Let’s stop using the term “weight loss” and instead use the phrase “fat loss.” The term “weight loss” causes us to focus on the wrong things. When participating in a “fat loss” program, solely depending on a standard body weight scale to track your progress can cause frustration and may even set you up for failure.
It is very possible that you have been busting your butt in the gym and eating healthy foods, but the scale is displaying your weight as being the same as when you started, even after a few weeks of exercising. Not seeing the numbers change on a scale can create extreme disappointment and ultimately cause you to quit your program.
I can confidently assume that many of you reading this article know exactly what I am talking about. If you are experiencing this type of despair, I want you to step FAR away from the scale (put the scale out of sight or even out of your house) and shake off the dissatisfaction you are feeling. You must pause and think for a minute. Do these two things:
1. Take an honest look at what you have done for fitness and nutrition in the past few weeks.
2. Consider all of the methods you have used and should be using to track your fat loss/lifestyle journey and progress.
Have you used other markers to record your progress?
The scale DOES NOT represent everything that is happening within the body. When the number on the scale does not budge, it is important to remind yourself that the scale only shows you a snippet of what is happening. It is only expressing your total body weight – which includes a lot of things, like bones, fat, fluids, hair, muscle, organs and skin.
The scale does not tell you the composition of that weight within your body. Your total body weight represented on the scale may be the same as when you started your weight loss program, BUT if you are building muscle mass and losing fat tissue, your body composition will be much different.
Fluid balance and weight fluctuations
If you choose to micromanage your weight by weighing yourself frequently, you may see fluctuations that have nothing to do with changes in fat and/or muscle. It is important to realize that the human body can naturally change several pounds in the course of one day from fluid balance alone. Weigh yourself before going to bed, and then weigh yourself in the morning when you wake up. You may see a 2-5 pound difference – please know that this is completely normal!
Your body consists of highly complex systems where changes are happening all day and all night.
Hormones and digestive ailments can impact the scale readings, time of the day affects weight, workouts can increase weight (due to retention of fluids caused by inflammation – a direct response of working out), even one glass of water can skew the scale numbers – and if those numbers aren’t where you expect and want them to be, you can be thrown into a downward spiral of despair. It is important to realize often, weight gain is not related to fat or muscle. For these reasons, you must not let yourself get too attached to what the scale reads.

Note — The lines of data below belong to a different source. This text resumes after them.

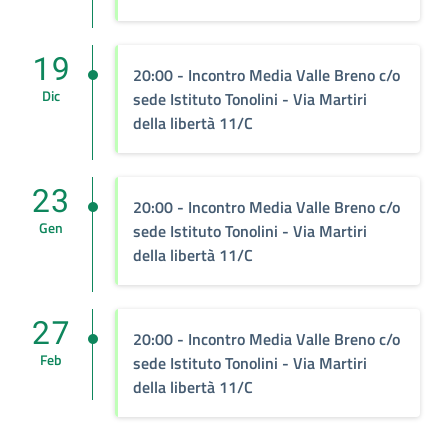
19
20:00 - Incontro Media Valle Breno c/o
Dic
sede Istituto Tonolini - Via Martiri
della libertà 11/C
23
20:00 - Incontro Media Valle Breno c/o
Gen
sede Istituto Tonolini - Via Martiri
della libertà 11/C
27
20:00 - Incontro Media Valle Breno c/o
Feb
sede Istituto Tonolini - Via Martiri
della libertà 11/C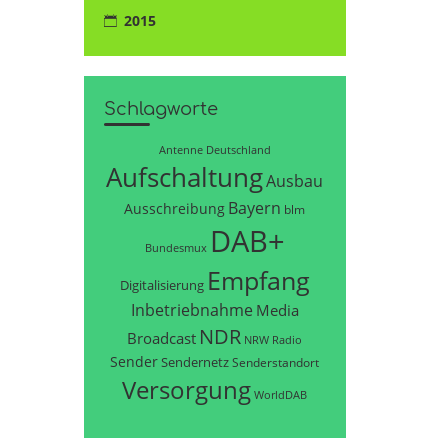
2015
Schlagworte
Antenne Deutschland
Aufschaltung
Ausbau
Bayern
Ausschreibung
blm
DAB+
Bundesmux
Empfang
Digitalisierung
Inbetriebnahme
Media
NDR
Broadcast
NRW
Radio
Sender
Sendernetz
Senderstandort
Versorgung
WorldDAB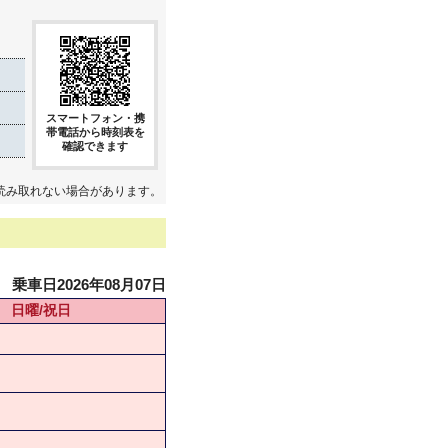
スマートフォン・携
帯電話から時刻表を
確認できます
読み取れない場合があります。
乗車日2026年08月07日
日曜/祝日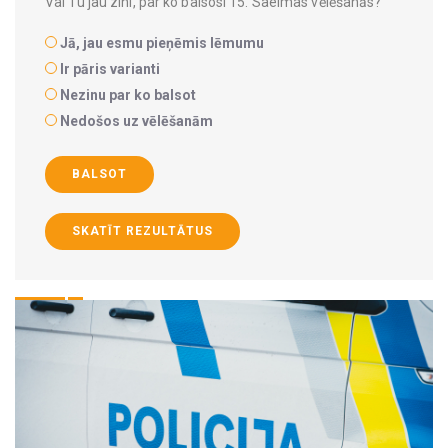
Vai Tu jau zini, par ko balsosi 15. Saeimas vēlēšanās?
Jā, jau esmu pieņēmis lēmumu
Ir pāris varianti
Nezinu par ko balsot
Nedošos uz vēlēšanām
BALSOT
SKATĪT REZULTĀTUS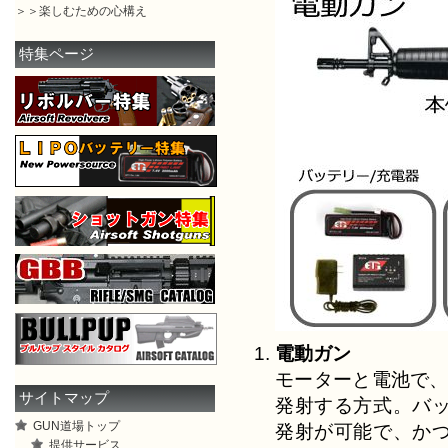
＞＞楽しむための心構え
特集ページ
電動ガン
モーターと電池で、
サイトマップ
発射する方式。バ
GUN道場トップ
発射が可能で、か
提供サービス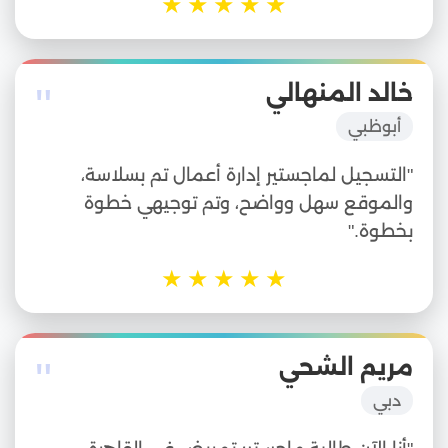
★
★
★
★
★
"
خالد المنهالي
أبوظبي
"التسجيل لماجستير إدارة أعمال تم بسلاسة،
والموقع سهل وواضح، وتم توجيهي خطوة
بخطوة."
★
★
★
★
★
"
مريم الشحي
دبي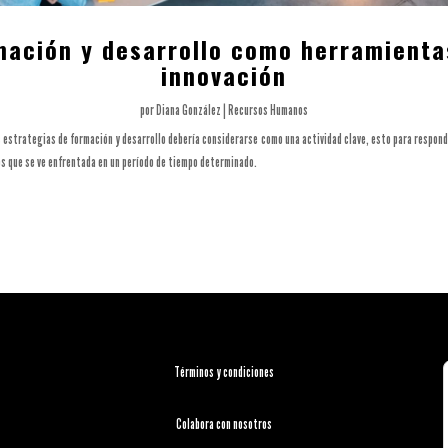
mación y desarrollo como herramienta
innovación
por
Diana González
|
Recursos Humanos
as estrategias de formación y desarrollo debería considerarse como una actividad clave, esto para respon
os que se ve enfrentada en un período de tiempo determinado.
Términos y condiciones
Colabora con nosotros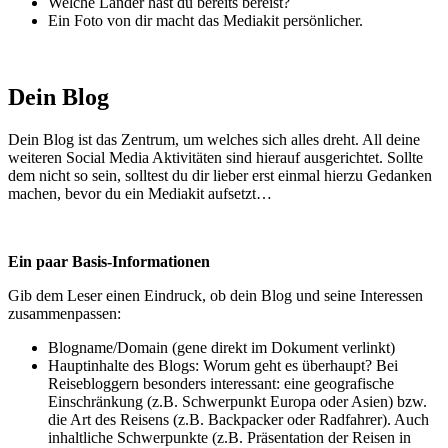
Welche Länder hast du bereits bereist?
Ein Foto von dir macht das Mediakit persönlicher.
Dein Blog
Dein Blog ist das Zentrum, um welches sich alles dreht. All deine
weiteren Social Media Aktivitäten sind hierauf ausgerichtet. Sollte
dem nicht so sein, solltest du dir lieber erst einmal hierzu Gedanken
machen, bevor du ein Mediakit aufsetzt…
Ein paar Basis-Informationen
Gib dem Leser einen Eindruck, ob dein Blog und seine Interessen
zusammenpassen:
Blogname/Domain (gene direkt im Dokument verlinkt)
Hauptinhalte des Blogs: Worum geht es überhaupt? Bei
Reisebloggern besonders interessant: eine geografische
Einschränkung (z.B. Schwerpunkt Europa oder Asien) bzw.
die Art des Reisens (z.B. Backpacker oder Radfahrer). Auch
inhaltliche Schwerpunkte (z.B. Präsentation der Reisen in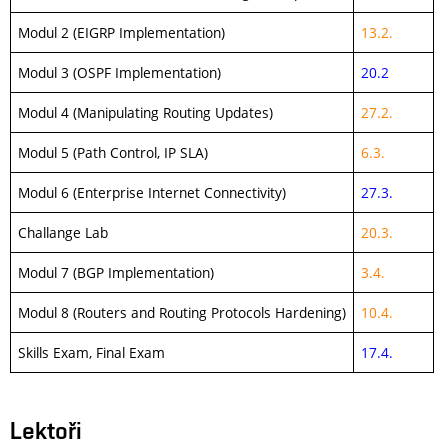
Modul 2 (EIGRP Implementation)
13.2.
Modul 3 (OSPF Implementation)
20.2
Modul 4 (Manipulating Routing Updates)
27.2.
Modul 5 (Path Control, IP SLA)
6.3.
Modul 6 (Enterprise Internet Connectivity)
27.3.
Challange Lab
20.3.
Modul 7 (BGP Implementation)
3.4.
Modul 8 (Routers and Routing Protocols Hardening)
10.4.
Skills Exam, Final Exam
17.4.
Lektoři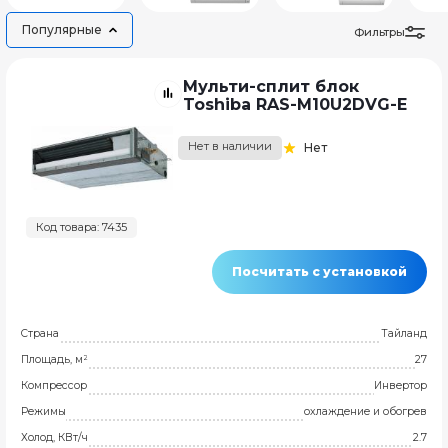
Популярные
Фильтры
Мульти-сплит блок
Toshiba RAS-M10U2DVG-E
Нет в наличии
Нет
Код товара: 7435
Посчитать с установкой
Страна
Тайланд
Площадь, м²
27
Компрессор
Инвертор
Режимы
охлаждение и обогрев
Холод, КВт/ч
2.7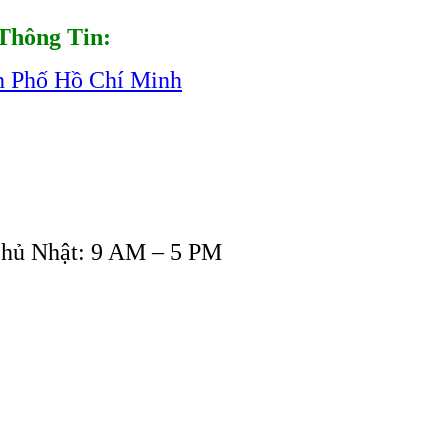
Thông Tin:
h Phố Hồ Chí Minh
Chủ Nhật: 9 AM – 5 PM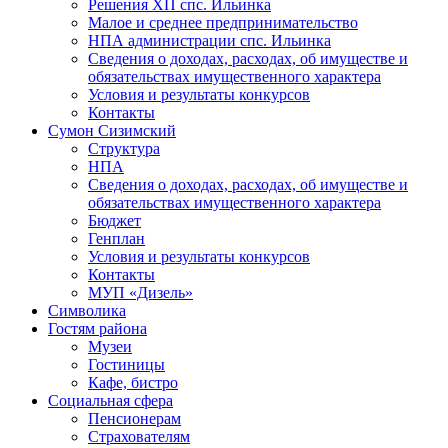
Решения ХП спс. Ильинка
Малое и среднее предпринимательство
НПА администрации спс. Ильинка
Сведения о доходах, расходах, об имуществе и
обязательствах имущественного характера
Условия и результаты конкурсов
Контакты
Сумон Сизимский
Структура
НПА
Сведения о доходах, расходах, об имуществе и
обязательствах имущественного характера
Бюджет
Генплан
Условия и результаты конкурсов
Контакты
МУП «Дизель»
Символика
Гостям района
Музеи
Гостиницы
Кафе, бистро
Социальная сфера
Пенсионерам
Страхователям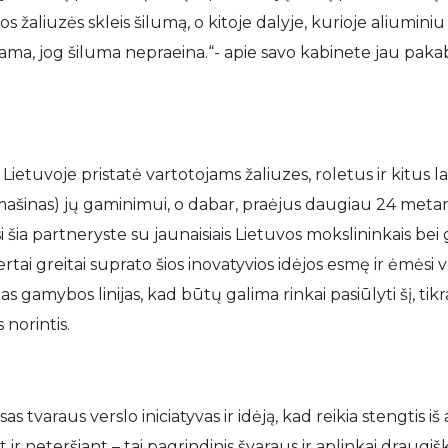
s žaliuzės skleis šilumą, o kitoje dalyje, kurioje aliumini
iama, jog šiluma nepraeina.“- apie savo kabinete jau pakab
Lietuvoje pristatė vartotojams žaliuzes, roletus ir kitu
mašinas) jų gaminimui, o dabar, praėjus daugiau 24 meta
 šia partneryste su jaunaisiais Lietuvos mokslininkais bei 
tai greitai suprato šios inovatyvios idėjos esmę ir ėmėsi 
s gamybos linijas, kad būtų galima rinkai pasiūlyti šį, tik
 norintis.
s tvaraus verslo iniciatyvas ir idėją, kad reikia stengtis iš
ir neteršiant – tai pagrindinis švaraus ir aplinkai draugi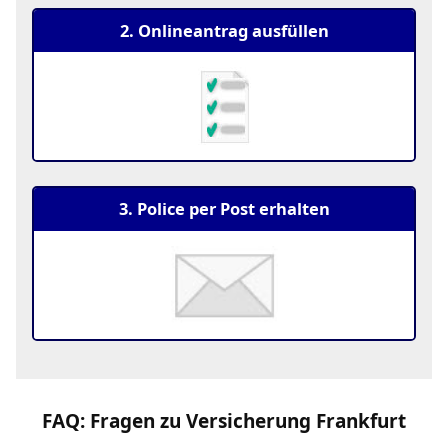
2. Onlineantrag ausfüllen
3. Police per Post erhalten
FAQ: Fragen zu Versicherung Frankfurt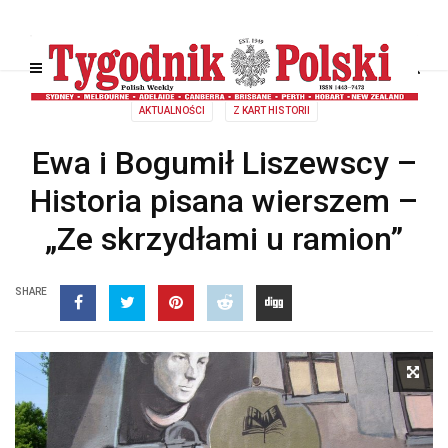
AKTUALNOŚCI
Z KART HISTORII
Ewa i Bogumił Liszewscy –
Historia pisana wierszem –
„Ze skrzydłami u ramion”
SHARE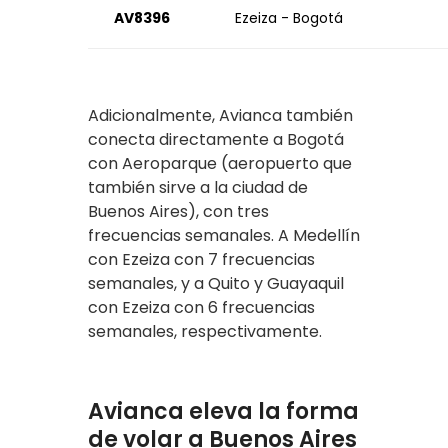
AV8396
Ezeiza - Bogotá
Adicionalmente, Avianca también
conecta directamente a Bogotá
con Aeroparque (aeropuerto que
también sirve a la ciudad de
Buenos Aires), con tres
frecuencias semanales. A Medellín
con Ezeiza con 7 frecuencias
semanales, y a Quito y Guayaquil
con Ezeiza con 6 frecuencias
semanales, respectivamente.
Avianca eleva la forma
de volar a Buenos Aires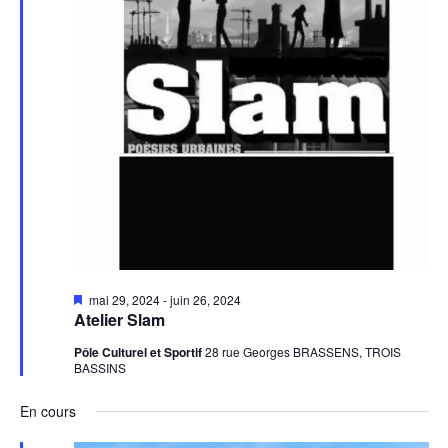
Mis
mai 29, 2024
-
juin 26, 2024
en
Atelier Slam
avant
Pôle Culturel et Sportif
28 rue Georges BRASSENS, TROIS
BASSINS
En cours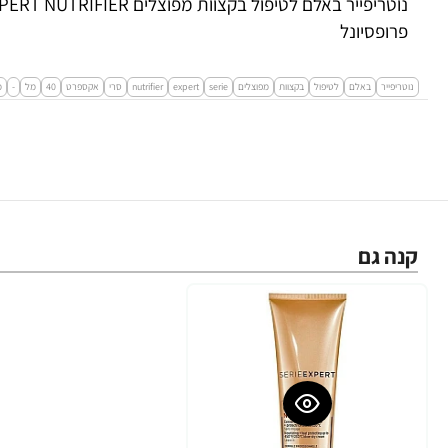
פרופסיונל
נוטריפייר
באלם
לטיפול
בקצוות
מפוצלים
serie
expert
nutrifier
סרי
אקספרט
40
מל
-
מ
קנה גם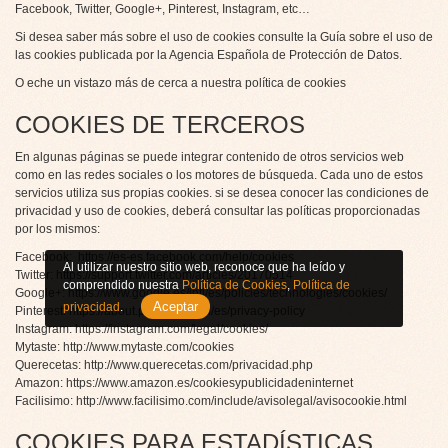
Facebook, Twitter, Google+, Pinterest, Instagram, etc…
Si desea saber más sobre el uso de cookies consulte la
Guía sobre el uso de
las cookies
publicada por la Agencia Española de Protección de Datos.
O eche un vistazo más de cerca a nuestra
política de cookies
COOKIES DE TERCEROS
En algunas páginas se puede integrar contenido de otros servicios web
como en las redes sociales o los motores de búsqueda. Cada uno de estos
servicios utiliza sus propias cookies. si se desea conocer las condiciones de
privacidad y uso de cookies, deberá consultar las políticas proporcionadas
por los mismos:
Facebook:
https://es-es.facebook.com/help/cookies
Al utilizar nuestro sitio web, reconoce que ha leído y
Twitter: https://support.twitter.com/articles/20170514
comprendido nuestra
Política de Cookies
,
Política de
Google+:
https://www.google.es/intl/es/policies/technologies/cookies/
Aceptar
privacidad
.
Pinterest:
https://about.pinterest.com/es/privacy-policy
Instagram:
https://instagram.com/legal/cookies/
Mytaste:
http://www.mytaste.com/cookies
Querecetas:
http://www.querecetas.com/privacidad.php
Amazon: https://www.amazon.es/cookiesypublicidadeninternet
Facilisimo:
http://www.facilisimo.com/include/avisolegal/avisocookie.html
COOKIES PARA ESTADÍSTICAS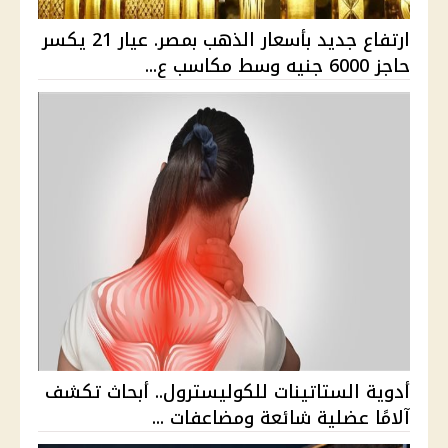
ارتفاع جديد بأسعار الذهب بمصر. عيار 21 يكسر
حاجز 6000 جنيه وسط مكاسب ع...
أدوية الستاتينات للكوليسترول.. أبحاث تكشف
آلامًا عضلية شائعة ومضاعفات ...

It’s composition that matters and that is what you need to focus on.
A non-budging scale is NOT always indicative of something bad.
As I mentioned before, because of how muscle and fat is distributed within the body, it is possible to stay the same weight for a bit during a fitness program. If this has happened to you, you may have replaced fat with muscle tissue. I know I keep hammering this concept, but it is an important one to understand – one pound of muscle weighs the same as one pound of fat.
Seeing the same number on the scale is not always a terrible thing. Remember, muscle and fat differ in density. One pound of muscle is going to occupy less space or volume within the body than one pound of fat. When you increase muscle and lose fat, the scale number may stay the same or increase, but you will be leaner and stronger. You will most likely lose inches from places such as your waist, hips, buttocks, thighs, abdomen, arms, etc. It’s true, you may be the same weight as when you started, but you may have lost inches – and losing inches is something to be proud of! Don’t let that scale tell you otherwise!
In order to see the whole picture and understand what is happening within the body, we need to set our minds on other indicators of health and wellness.
Now let’s look at how you should be recording your progress.
Focus less on the body weight scale readings – use other tracking methods.
When you become less obsessed with scale readings and more focused on what truly matters with your program, success will follow. It is silly to only rely on a body weight scale. Allowing a scale to dictate your progress and how you feel is unhealthy and leads to disordered thinking, eating, and habits. The number on a scale conceals the truth of what is happening within the body. This is why it is important to use more than one method to track your progress.
I cannot stress this enough. The most accurate way to assess your health and fitness progress is to use a wide variety of body measurements and health markers. The more, the better.
Five methods for assessing body composition include:
1. Body composition testing
2. Circumference/girth measurements
3. The old-fashioned “how-do- your-clothes- fit-and- feel method”
4. Before and after photos
5. Progress journal
Other ways to track progress include recording your strength, flexibility, mobility, heart rate, blood pressure, VO2 max, etc. When you put all of these assessment tools together, you will create an accurate picture of what is truly happening within the body. By using multiple sources of data, you can distinguish whether or not you are on the right track with your health and fitness training programs.